The "danger" weeks passed at a snail's pace. I was convinced something was going to go wrong. It made it hard to feel settled, even after I got past that elusive seventh week I hadn't managed to see through previously. The first ultrasound at thirteen weeks made it finally seem REAL. There was a real baby in there, and it looked like the baby might really be born!

This is not to say that my happy ending came here. I had a rough, painful pregnancy with sciatica from four months on. At times, I could hardly walk. I had contractions for most of my third trimester. I was worn out and resentful. I think part of me was afraid to get attached because I was convinced, even still, that something was going to go wrong.

My son was born at the end of June. A big 8 lb. 7 oz. 21 in. chub of healthy baby.

I didn't like him at first.

Sure, he was adorable. Sure, he was pleasant and sweet and precious. But I could NOT get attached. I think part of me was still terrified, still in disbelief that something this amazing could happen to us.

And then it happened. He began to kick, and coo, and smile, and then laugh. And I fell head over heels in love with this little man. As a matter of fact, we now have an agreement. He is only going to love his mommy - and nobody else! - for the rest of forever. (We'll see how long that lasts.)

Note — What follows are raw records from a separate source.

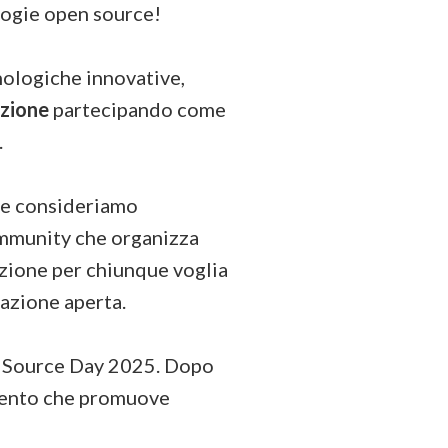
ologie open source!
nologiche innovative,
azione
partecipando come
.
che consideriamo
ommunity che organizza
razione per chiunque voglia
razione aperta.
 Source Day 2025. Dopo
evento che promuove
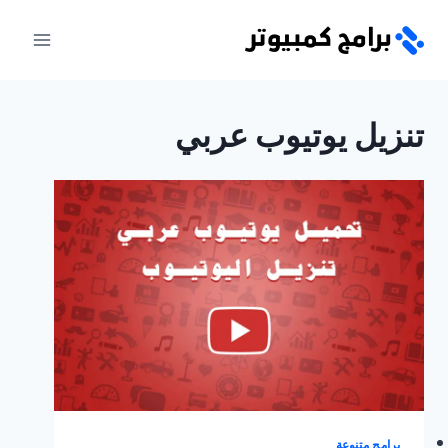
لتجاوز
لى
لمحتوى
تنزيل يوتيوب عربي
برامج متنوعة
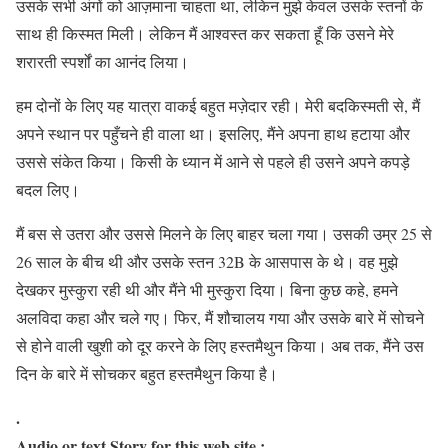
उसके सभी अंगों को आज़माना चाहता था, लेकिन मुझे केवल उसके स्तनों के
साथ ही किस्मत मिली। लेकिन मैं आश्वस्त कर सकता हूँ कि उसने मेरे
शरारती स्पर्शों का आनंद लिया।
हम दोनों के लिए यह यात्रा वाकई बहुत मज़ेदार रही। मेरी बदकिस्मती से, मैं
अपने स्थान पर पहुँचने ही वाला था। इसलिए, मैंने अपना हाथ हटाया और
उससे संकेत किया। किसी के ध्यान में आने से पहले ही उसने अपने कपड़े
बदल लिए।
मैं बस से उतरा और उससे मिलने के लिए बाहर चला गया। उसकी उम्र 25 से
26 साल के बीच थी और उसके स्तन 32B के आसपास के थे। वह मुझे
देखकर मुस्कुरा रही थी और मैंने भी मुस्कुरा दिया। बिना कुछ कहे, हमने
अलविदा कहा और चले गए। फिर, मैं शौचालय गया और उसके बारे में सोचने
से होने वाली खुशी को दूर करने के लिए हस्तमैथुन किया। अब तक, मैंने उस
दिन के बारे में सोचकर बहुत हस्तमैथुन किया है।
.
Audio or text Story for this web site :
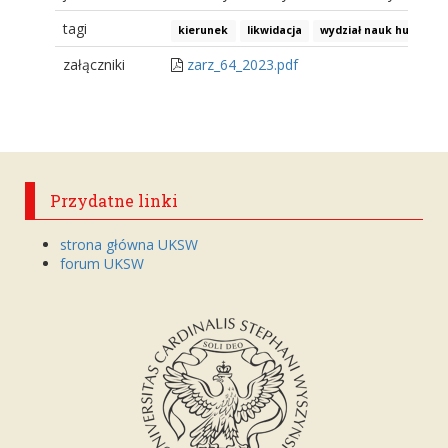
tagi
kierunek
likwidacja
wydział nauk humanis
załączniki
zarz_64_2023.pdf
Przydatne linki
strona główna UKSW
forum UKSW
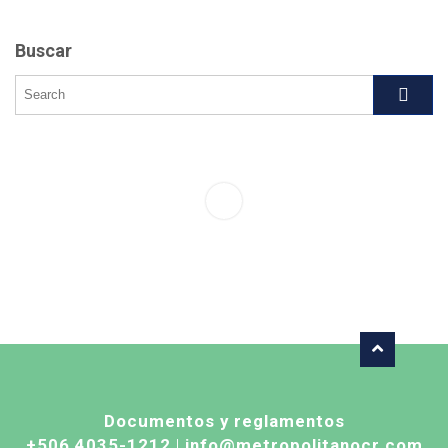
Buscar
Documentos y reglamentos
+506 4035-1212
|
info@metropolitanocr.com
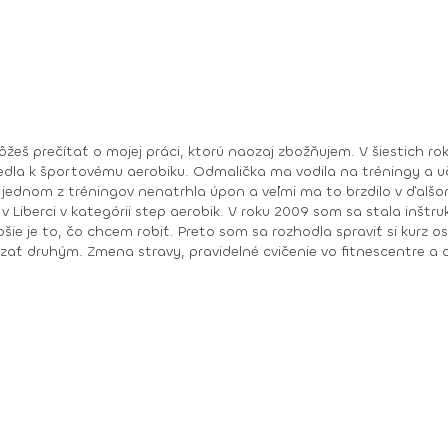
edla k športovému aerobiku. Odmalička ma vodila na tréningy 
i jednom z tréningov nenatrhla úpon a veľmi ma to brzdilo v ďalš
 sa stala inštruktorkou zumby a úplne ma to pohltilo. Vedela som,
ie je to, čo chcem robiť. Preto som sa rozhodla spraviť si kurz os
ť druhým. Zmena stravy, pravidelné cvičenie vo fitnescentre a ae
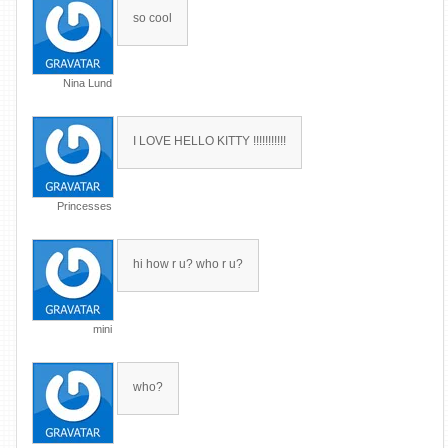
so cool
Nina Lund
I LOVE HELLO KITTY !!!!!!!!!!!
Princesses
hi how r u? who r u?
mini
who?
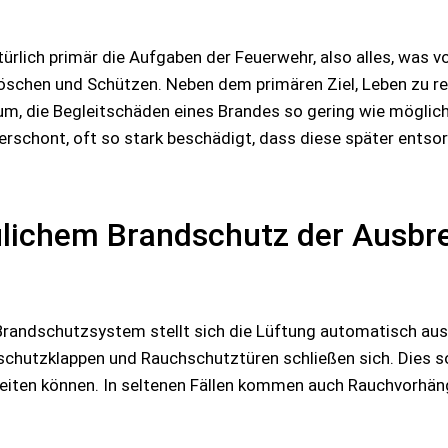
lich primär die Aufgaben der Feuerwehr, also alles, was v
Löschen und Schützen. Neben dem primären Ziel, Leben zu re
, die Begleitschäden eines Brandes so gering wie möglic
verschont, oft so stark beschädigt, dass diese später ents
lichem Brandschutz der Ausbr
andschutzsystem stellt sich die Lüftung automatisch aus
hutzklappen und Rauchschutztüren schließen sich. Dies sol
eiten können. In seltenen Fällen kommen auch Rauchvorhäng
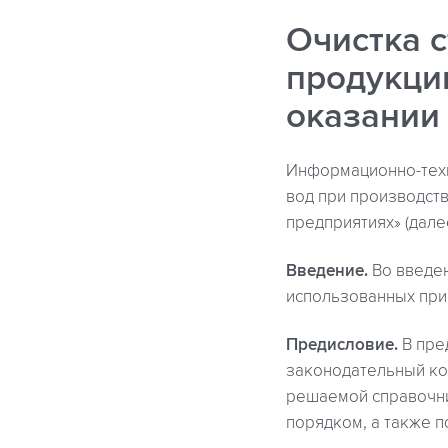
Очистка 
продукции
оказании
Информационно-техн
вод при производств
предприятиях» (дал
Введение.
Во введен
использованных при
Предисловие.
В пре
законодательный ко
решаемой справочни
порядком, а также п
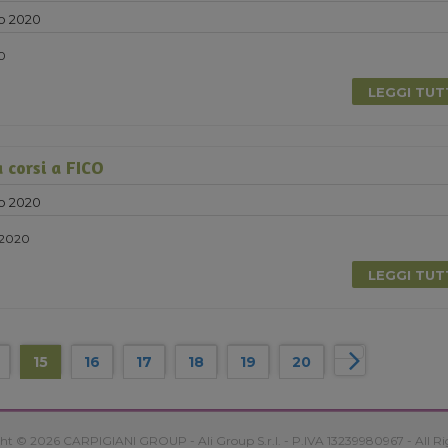
o 2020
20
LEGGI TU
 corsi a FICO
o 2020
 2020
LEGGI TU
15
16
17
18
19
20
ht © 2026 CARPIGIANI GROUP - Ali Group S.r.l. - P.IVA 13239980967 - All Ri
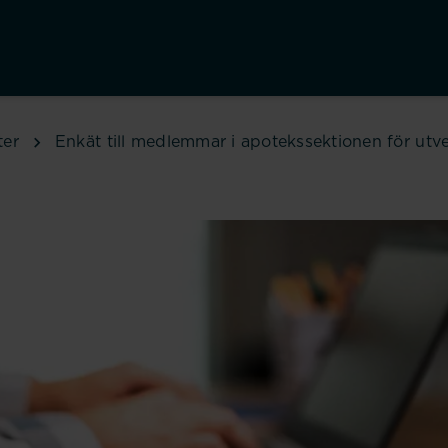
ter
Enkät till medlemmar i apotekssektionen för utv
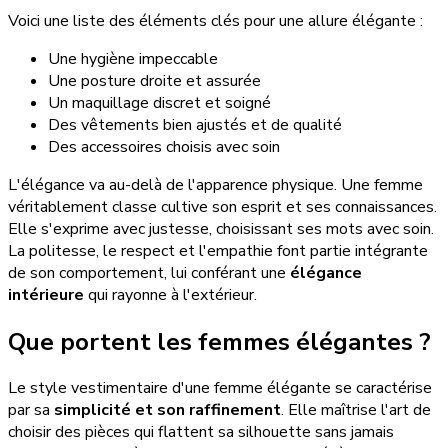
Voici une liste des éléments clés pour une allure élégante :
Une hygiène impeccable
Une posture droite et assurée
Un maquillage discret et soigné
Des vêtements bien ajustés et de qualité
Des accessoires choisis avec soin
L'élégance va au-delà de l'apparence physique. Une femme
véritablement classe cultive son esprit et ses connaissances.
Elle s'exprime avec justesse, choisissant ses mots avec soin.
La politesse, le respect et l'empathie font partie intégrante
de son comportement, lui conférant une
élégance
intérieure
qui rayonne à l'extérieur.
Que portent les femmes élégantes ?
Le style vestimentaire d'une femme élégante se caractérise
par sa
simplicité et son raffinement
. Elle maîtrise l'art de
choisir des pièces qui flattent sa silhouette sans jamais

I guess the moral of the story is that happy endings DO exist. I would never blame God for the tragedy of the miscarriages I experienced, but I certainly thank him for the wonderful and miraculous blessing He gave me in my son - AND daughter.

That being said, I'm done! I'm so done with pregnancy and childbirth! One boy, one girl, and our little family is complete. Thank you for allowing me to share my story, which I firmly believe is a big part of the healing process. And the only advice I can offer to someone through a miscarriage is to just let yourself hurt. Let yourself grieve, let yourself heal, and lean on your loved ones. And maybe one day - by childbirth or adoption - you will finally hold a baby in your arms and feel that unimaginably potent love that only a mother knows.